◆ WHAT IS REQUIRED
Please restate the entries below word for word, leaving out any pictures.

◆ PROVIDED RECORDS

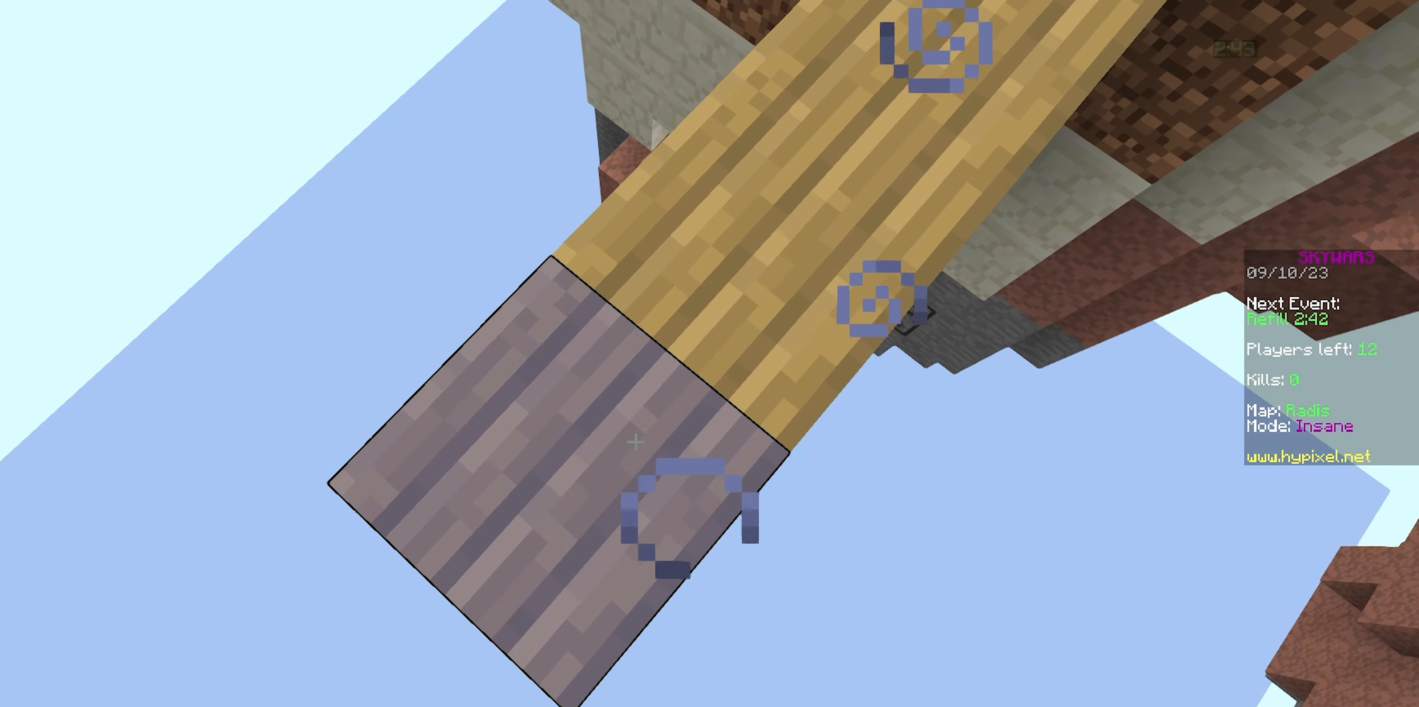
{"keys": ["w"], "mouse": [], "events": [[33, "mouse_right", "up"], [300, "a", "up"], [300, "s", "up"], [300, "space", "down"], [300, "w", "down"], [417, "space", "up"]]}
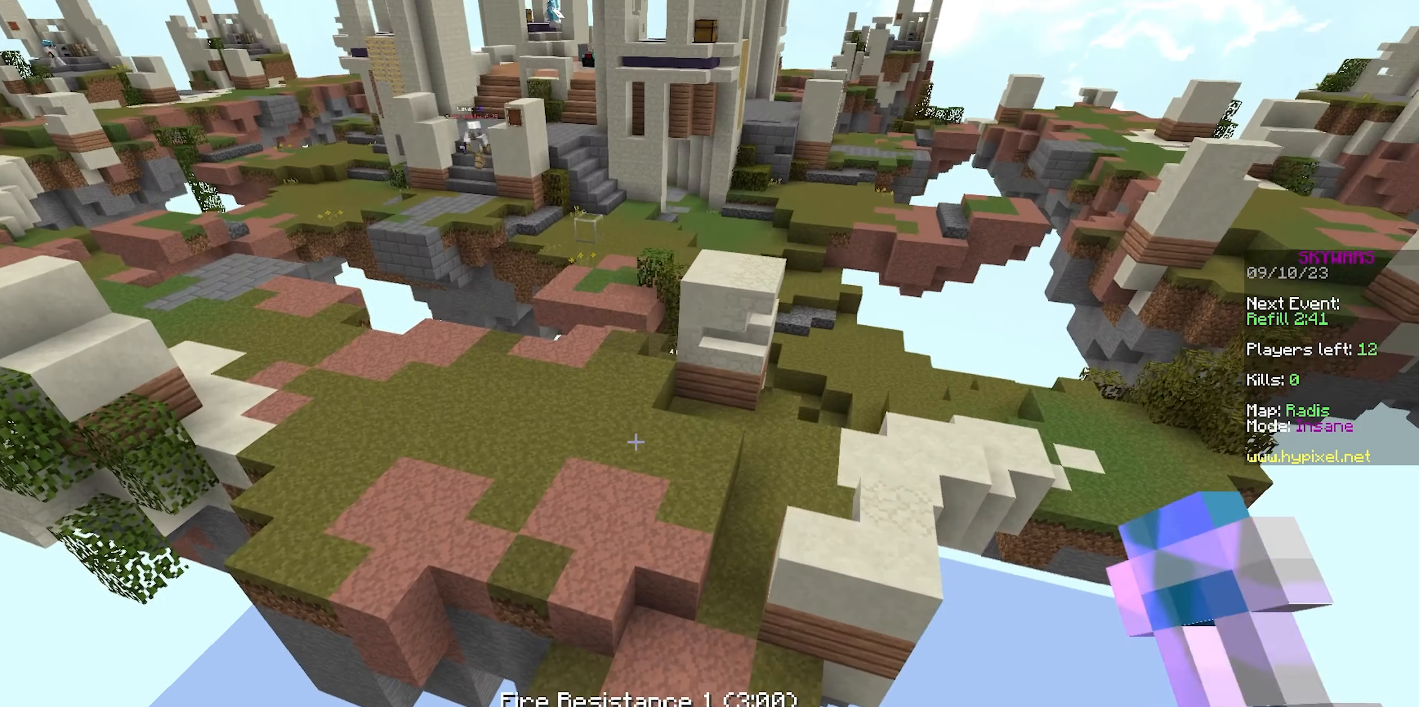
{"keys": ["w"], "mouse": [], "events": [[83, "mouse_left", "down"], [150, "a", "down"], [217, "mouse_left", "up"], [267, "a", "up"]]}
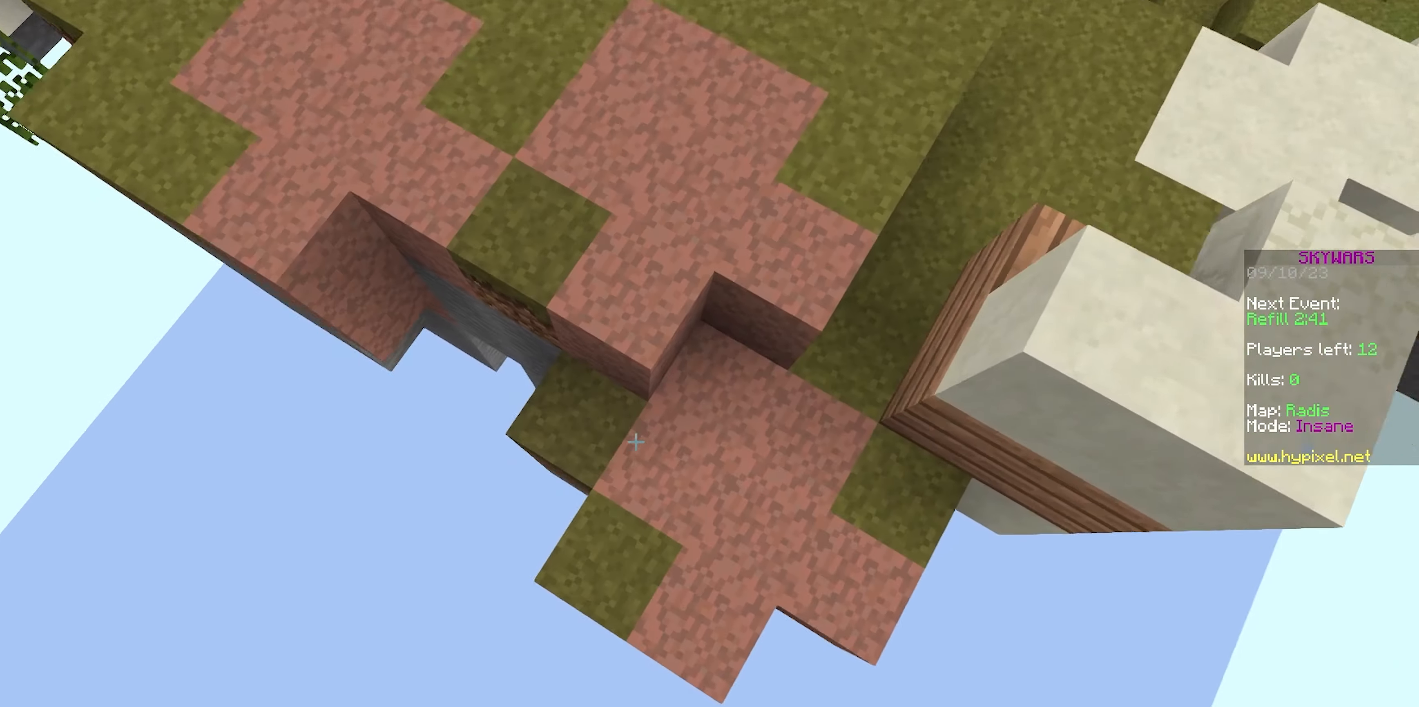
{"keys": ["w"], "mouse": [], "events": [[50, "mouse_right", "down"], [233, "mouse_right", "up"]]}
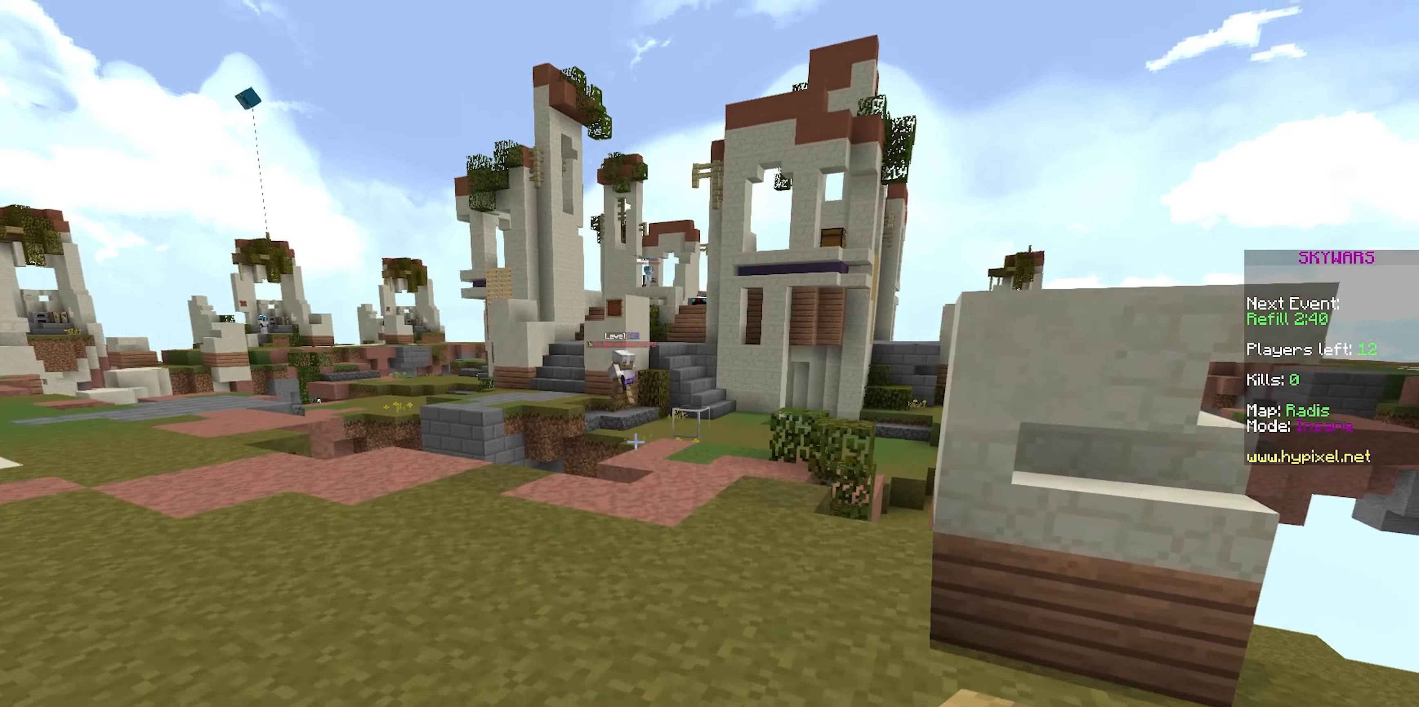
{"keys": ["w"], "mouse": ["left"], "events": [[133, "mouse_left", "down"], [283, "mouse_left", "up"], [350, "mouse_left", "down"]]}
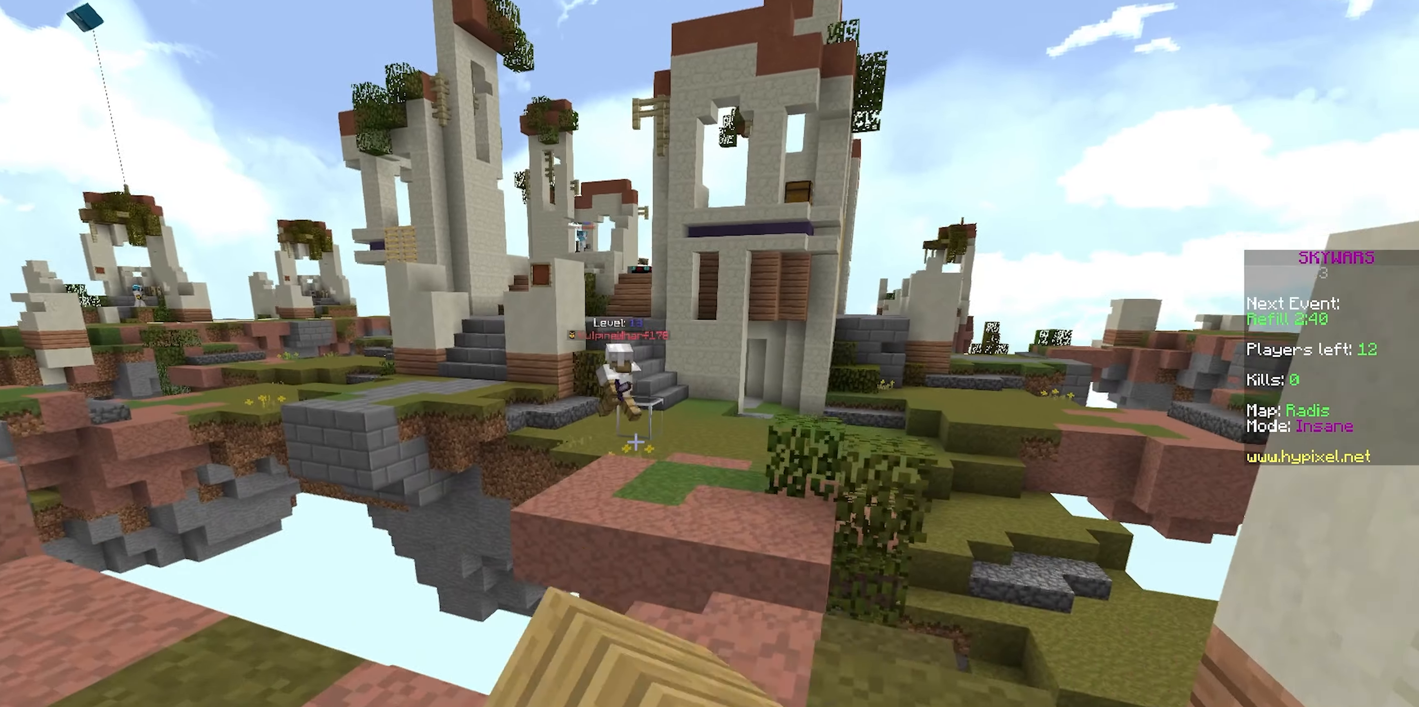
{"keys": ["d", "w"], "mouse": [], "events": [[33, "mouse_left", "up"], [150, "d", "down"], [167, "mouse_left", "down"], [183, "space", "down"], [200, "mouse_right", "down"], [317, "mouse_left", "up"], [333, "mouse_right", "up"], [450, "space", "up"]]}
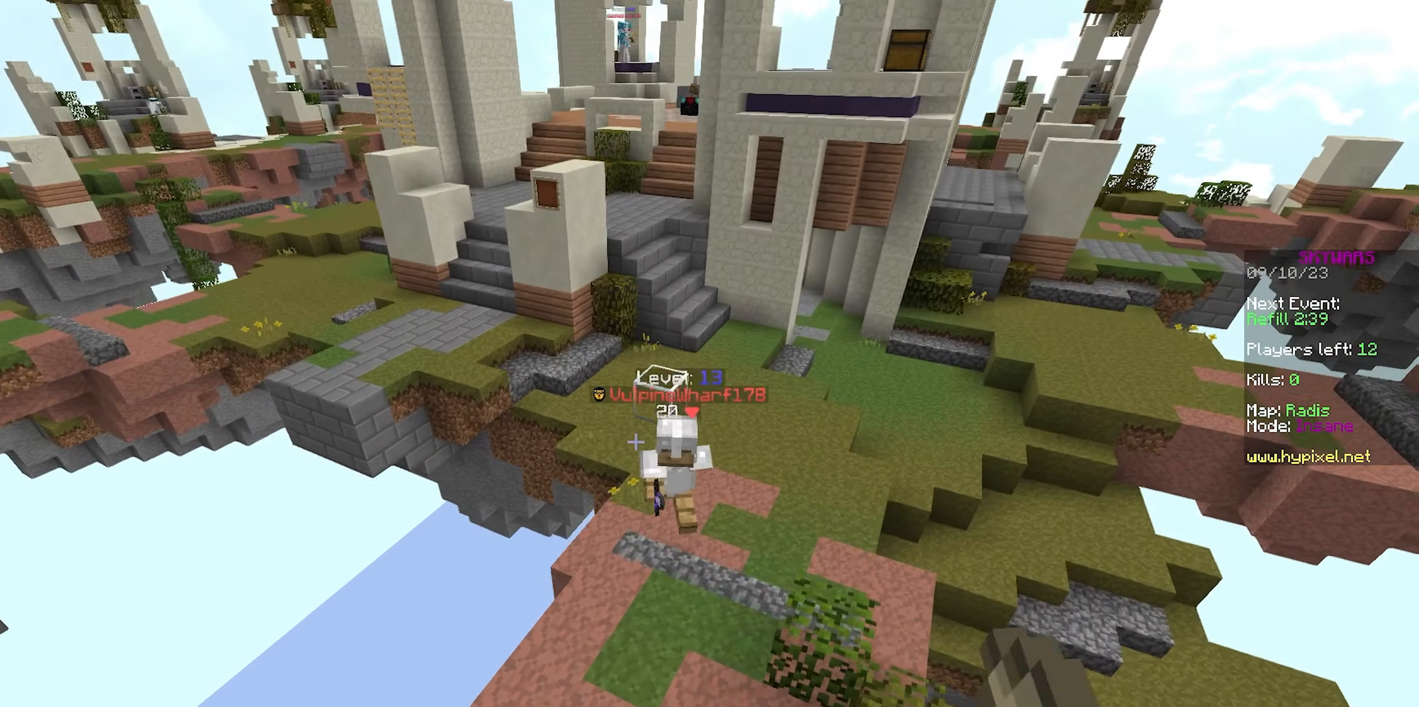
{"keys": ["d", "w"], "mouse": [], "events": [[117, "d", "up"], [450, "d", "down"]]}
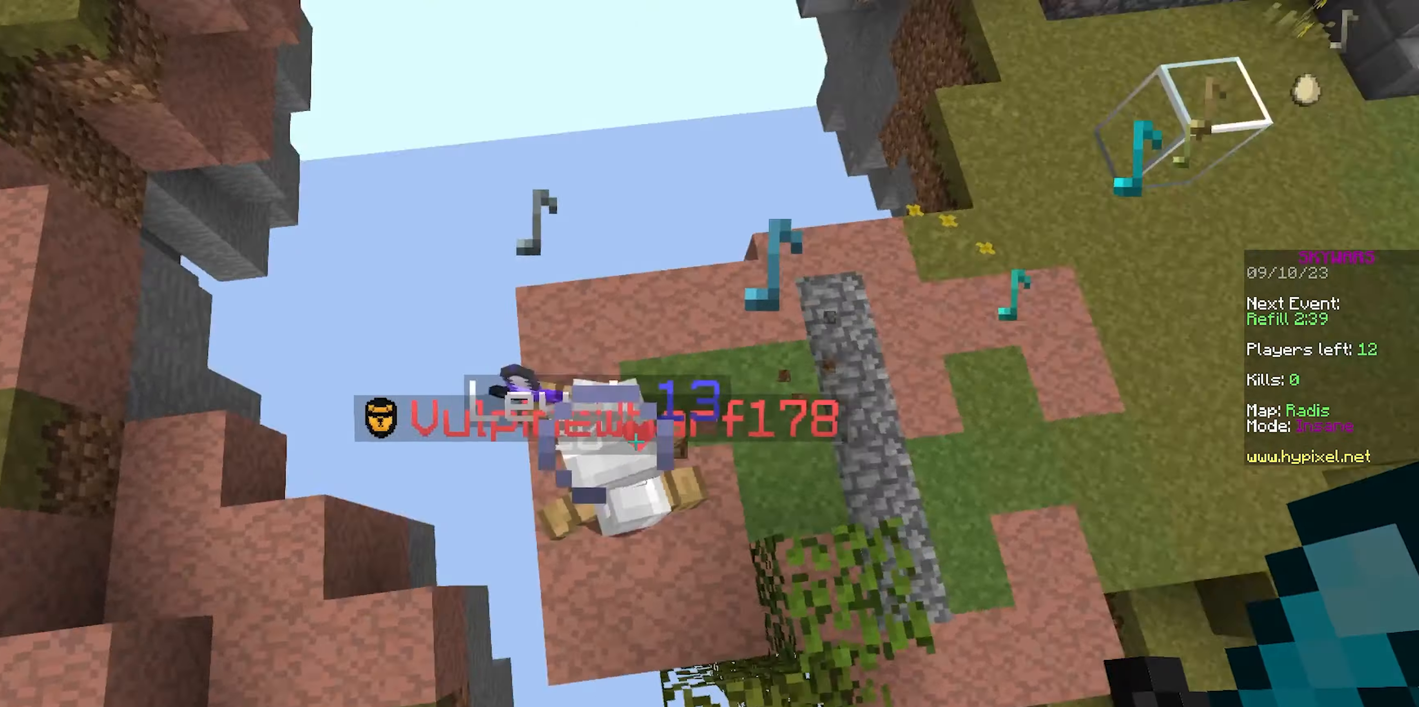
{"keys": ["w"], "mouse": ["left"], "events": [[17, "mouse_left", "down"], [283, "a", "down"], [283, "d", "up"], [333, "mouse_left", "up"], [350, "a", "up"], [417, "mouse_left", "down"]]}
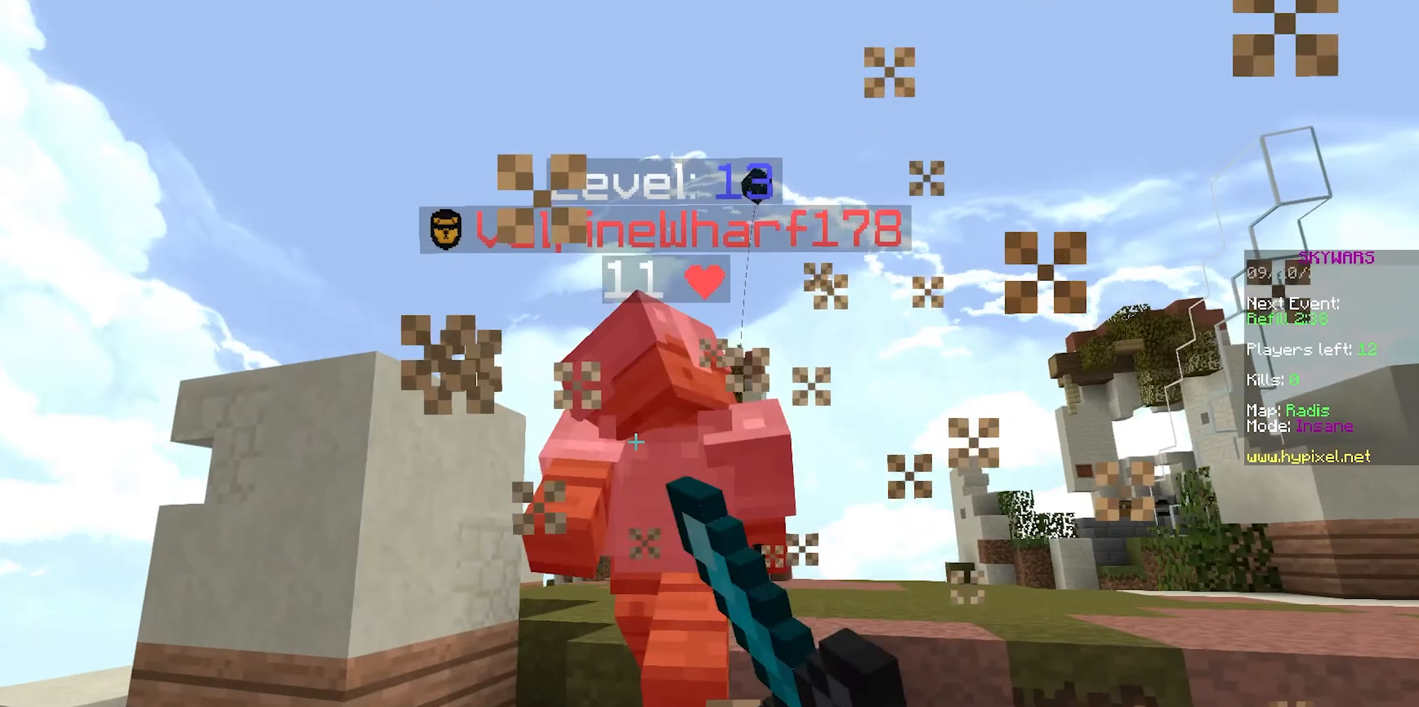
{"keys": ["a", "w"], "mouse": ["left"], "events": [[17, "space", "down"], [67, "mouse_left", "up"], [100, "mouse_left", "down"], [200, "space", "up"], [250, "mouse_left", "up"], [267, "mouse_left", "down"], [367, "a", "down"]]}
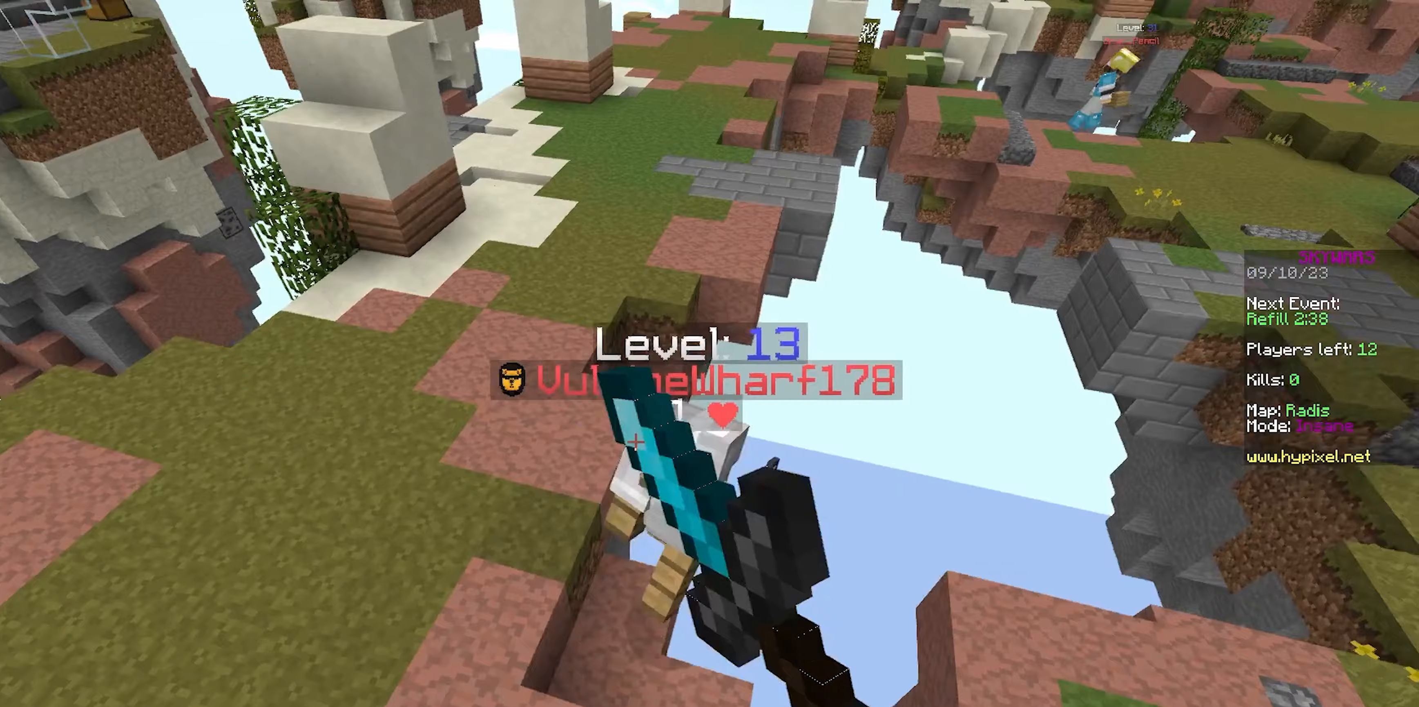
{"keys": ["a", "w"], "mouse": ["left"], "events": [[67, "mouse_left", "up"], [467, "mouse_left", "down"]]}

◆ EXPECTED OUTPUT
{"keys": ["w"], "mouse": [], "events": [[33, "mouse_right", "up"], [300, "a", "up"], [300, "s", "up"], [300, "space", "down"], [300, "w", "down"], [417, "space", "up"]]}
{"keys": ["w"], "mouse": [], "events": [[83, "mouse_left", "down"], [150, "a", "down"], [217, "mouse_left", "up"], [267, "a", "up"]]}
{"keys": ["w"], "mouse": [], "events": [[50, "mouse_right", "down"], [233, "mouse_right", "up"]]}
{"keys": ["w"], "mouse": ["left"], "events": [[133, "mouse_left", "down"], [283, "mouse_left", "up"], [350, "mouse_left", "down"]]}
{"keys": ["d", "w"], "mouse": [], "events": [[33, "mouse_left", "up"], [150, "d", "down"], [167, "mouse_left", "down"], [183, "space", "down"], [200, "mouse_right", "down"], [317, "mouse_left", "up"], [333, "mouse_right", "up"], [450, "space", "up"]]}
{"keys": ["d", "w"], "mouse": [], "events": [[117, "d", "up"], [450, "d", "down"]]}
{"keys": ["w"], "mouse": ["left"], "events": [[17, "mouse_left", "down"], [283, "a", "down"], [283, "d", "up"], [333, "mouse_left", "up"], [350, "a", "up"], [417, "mouse_left", "down"]]}
{"keys": ["a", "w"], "mouse": ["left"], "events": [[17, "space", "down"], [67, "mouse_left", "up"], [100, "mouse_left", "down"], [200, "space", "up"], [250, "mouse_left", "up"], [267, "mouse_left", "down"], [367, "a", "down"]]}
{"keys": ["a", "w"], "mouse": ["left"], "events": [[67, "mouse_left", "up"], [467, "mouse_left", "down"]]}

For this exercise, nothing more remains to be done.